Pate: Infusion of private equity in our space is also larger than what we’ve seen in years past. The reason is that these new investors are seeing profit margins and ROI that they typically don’t see in the residential or mixed use applications that they’re used to investing in. That added bonus of new investment can also drive down leasing rates in these spaces. What that helps investors to get is the same kind of profit margins we were seeing years ago. And those returns are creating a competitive market and driving down leasing rates. We’re getting a lot of new investment and they’re looking to get specific profit margins. In order to get them, we’re seeing a drive-down on leasing rates. Which is good for the end user.

CAPRE: And what about on the construction side?

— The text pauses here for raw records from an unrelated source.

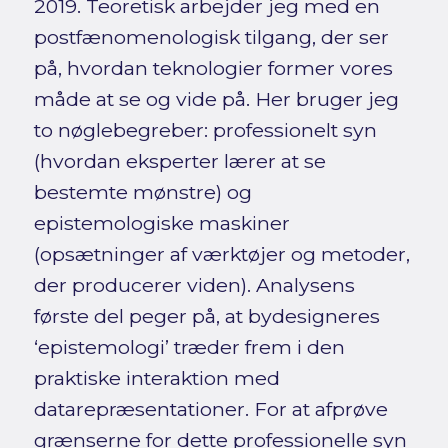
2019. Teoretisk arbejder jeg med en
postfænomenologisk tilgang, der ser
på, hvordan teknologier former vores
måde at se og vide på. Her bruger jeg
to nøglebegreber: professionelt syn
(hvordan eksperter lærer at se
bestemte mønstre) og
epistemologiske maskiner
(opsætninger af værktøjer og metoder,
der producerer viden). Analysens
første del peger på, at bydesigneres
‘epistemologi’ træder frem i den
praktiske interaktion med
datarepræsentationer. For at afprøve
grænserne for dette professionelle syn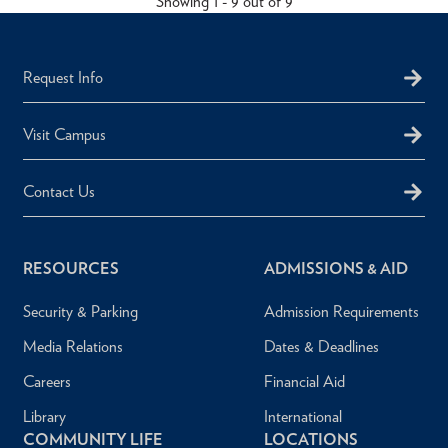
Showing 1 - 9 out of 9
Request Info
Visit Campus
Contact Us
RESOURCES
ADMISSIONS & AID
Security & Parking
Admission Requirements
Media Relations
Dates & Deadlines
Careers
Financial Aid
Library
International
COMMUNITY LIFE
LOCATIONS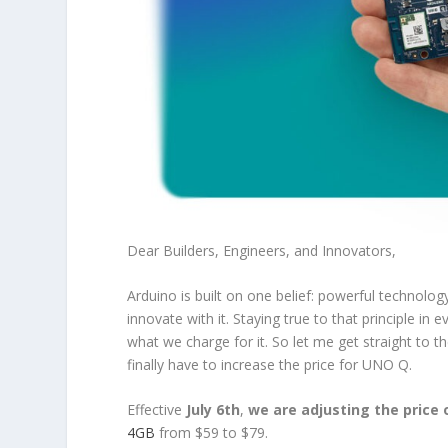
Dear Builders, Engineers, and Innovators,
Arduino is built on one belief: powerful technolo
innovate with it. Staying true to that principle
what we charge for it. So let me get straight to
finally have to increase the price for UNO Q.
Effective
July 6th
,
we are adjusting the price
4GB
from $59 to $79.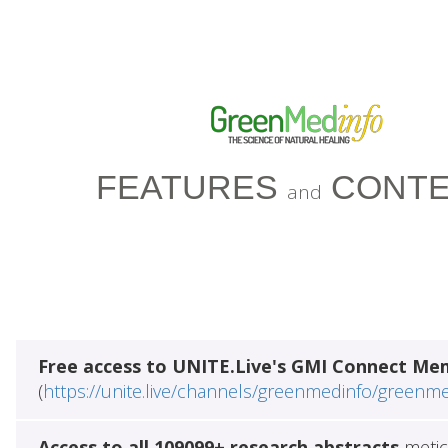
FEATURES
CONTE
and
Free access to UNITE.Live's GMI Connect Me
(
https://unite.live/channels/greenmedinfo/greenm
Access to all 109099+ research abstracts
metic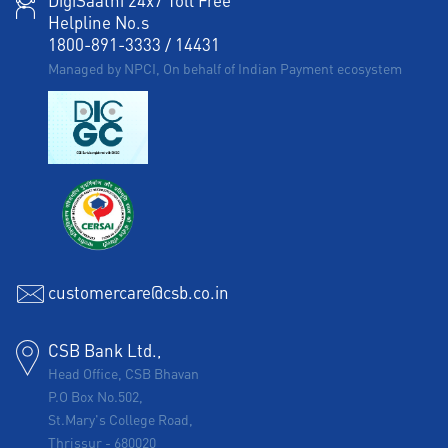
DigiSaathi 24x7 Toll Free
Helpline No.s
1800-891-3333
/
14431
Managed by NPCI, On behalf of Indian Payment ecosystem
customercare@csb.co.in
CSB Bank Ltd.,
Head Office, CSB Bhavan
P.O Box No.502,
St.Mary's College Road,
Thrissur
-
680020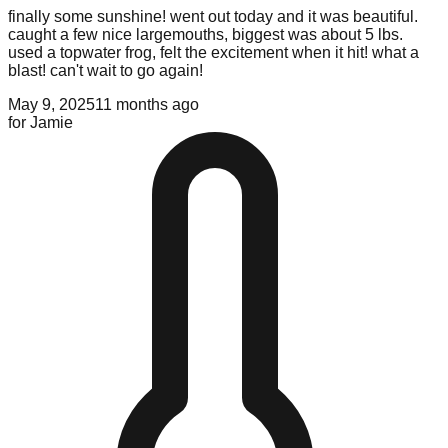
finally some sunshine! went out today and it was beautiful.
caught a few nice largemouths, biggest was about 5 lbs.
used a topwater frog, felt the excitement when it hit! what a
blast! can't wait to go again!
May 9, 2025
11 months ago
for
Jamie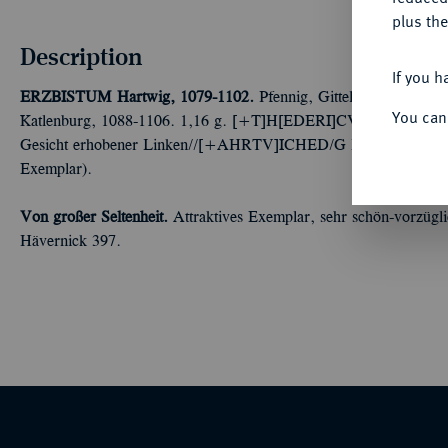
plus the
Description
If you h
ERZBISTUM
Hartwig, 1079-1102.
Pfennig, Gittelde. Gemeinsch
You can
Katlenburg, 1088-1106. 1,16 g. [+T]H[EDERI]CVS AD Brustbild
Gesicht erhobener Linken//[+AHRTV]ICHED/G Dreitürmiges To
Exemplar).
Von großer Seltenheit.
Attraktives Exemplar, sehr schön-vorzüglic
Hävernick 397.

Pate: All of the hyperscale, enterprise and other segment growth that’s created all of this healthy capacity within the marketplace has created construction practices that have gotten significantly better in comparison to five years ago. Our hyper-focus now is on cost per megawatt and on speed to market – how quickly can you bring new kilowatts online? How can you drive down the cost per megawatt to ensure that the operators are getting the most bang for their OpEx buck? We’ve been able to do that by using virtual design and construction, and then off-site and modular construction, respectively. It’s made these highly repeatable construction practices that we can drop into place from the manufacturing floor.

CAPRE: What is the most exciting thing happening in the national data center industry?

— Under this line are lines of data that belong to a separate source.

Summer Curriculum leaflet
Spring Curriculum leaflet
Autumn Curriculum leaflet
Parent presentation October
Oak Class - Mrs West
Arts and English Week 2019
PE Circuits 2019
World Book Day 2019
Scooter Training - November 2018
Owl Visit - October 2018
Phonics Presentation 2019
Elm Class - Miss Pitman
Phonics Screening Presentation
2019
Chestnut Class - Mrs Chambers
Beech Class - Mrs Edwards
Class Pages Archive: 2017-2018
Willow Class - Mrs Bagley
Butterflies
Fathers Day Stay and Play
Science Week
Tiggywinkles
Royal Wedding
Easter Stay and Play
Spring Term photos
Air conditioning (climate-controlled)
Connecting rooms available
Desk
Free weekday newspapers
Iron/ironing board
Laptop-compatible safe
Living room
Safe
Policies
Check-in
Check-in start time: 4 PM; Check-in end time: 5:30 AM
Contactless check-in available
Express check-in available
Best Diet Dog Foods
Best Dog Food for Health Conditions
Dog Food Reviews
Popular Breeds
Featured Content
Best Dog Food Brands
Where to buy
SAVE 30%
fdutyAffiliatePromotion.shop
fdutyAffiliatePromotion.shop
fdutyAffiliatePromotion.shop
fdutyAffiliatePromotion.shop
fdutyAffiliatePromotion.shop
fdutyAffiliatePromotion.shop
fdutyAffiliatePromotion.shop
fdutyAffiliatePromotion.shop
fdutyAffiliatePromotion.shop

Pate: Cloud computing is an obvious one. It’s completely revolutionized our industry as a whole. It’s created scale that we haven’t seen. What we thought would happen in the early 2000s is finally happening – capacity on such a large scale. But 5G and the surrounding technological advancements that come with it, we don’t even understand the full potential of yet. We don’t know what the extent will be of that in terms of the effect on our business. Three years from now, our business could be flipped on its head because of it. But what I do think it’s going to drive is Edge computing and Edge data centers – they’re going to be vital to the rollout of 5G. And those are all the most exciting things happening nationally.

CAPRE: What is the most challenging aspect of working in the Denver or Colorado data center arena?

Pate: In Denver and the surrounding cities, there are so many verticals being constructed at such an explosive rate. Residential is number one. There’s so much construction going on there in mixed used buildings, in industrial, in healthcare, that all of the other entities, are creating challenges in the local city and state municipalities. They don’t have the manpower to support the growth. Secondly, they don’t necessarily understand the data center business and how we construct them. It requires more knowledge and that puts more strain on city and state municipalities – they just don’t have the resources to handle data center technicalities.

CAPRE: What could Denver or Colorado community or industry (whether that’s buyers, sellers, operators, utilities, brokers and/or even lawmakers) do better?

Pate: The number one thing we can do is tax incentives. If we could figure out how to incentivize organizations that want to build and operate data centers inside of the white space through sales tax incentives, this market could be the net Phoenix. We could get those clients. We have unlimited land here too.

Also, we don’t promote free cooling. But we practically get free cooling year-round. If data centers want to operate here, there’s a lot lower OpEx cost to provide free cooling or direct evaporative cooling into those data centers. We don’t do a good job of promoting that we can do it at least 85% of the time. Or the renewable energy capabilities that we have here in CO – between wind and solar, the opportunities are endless.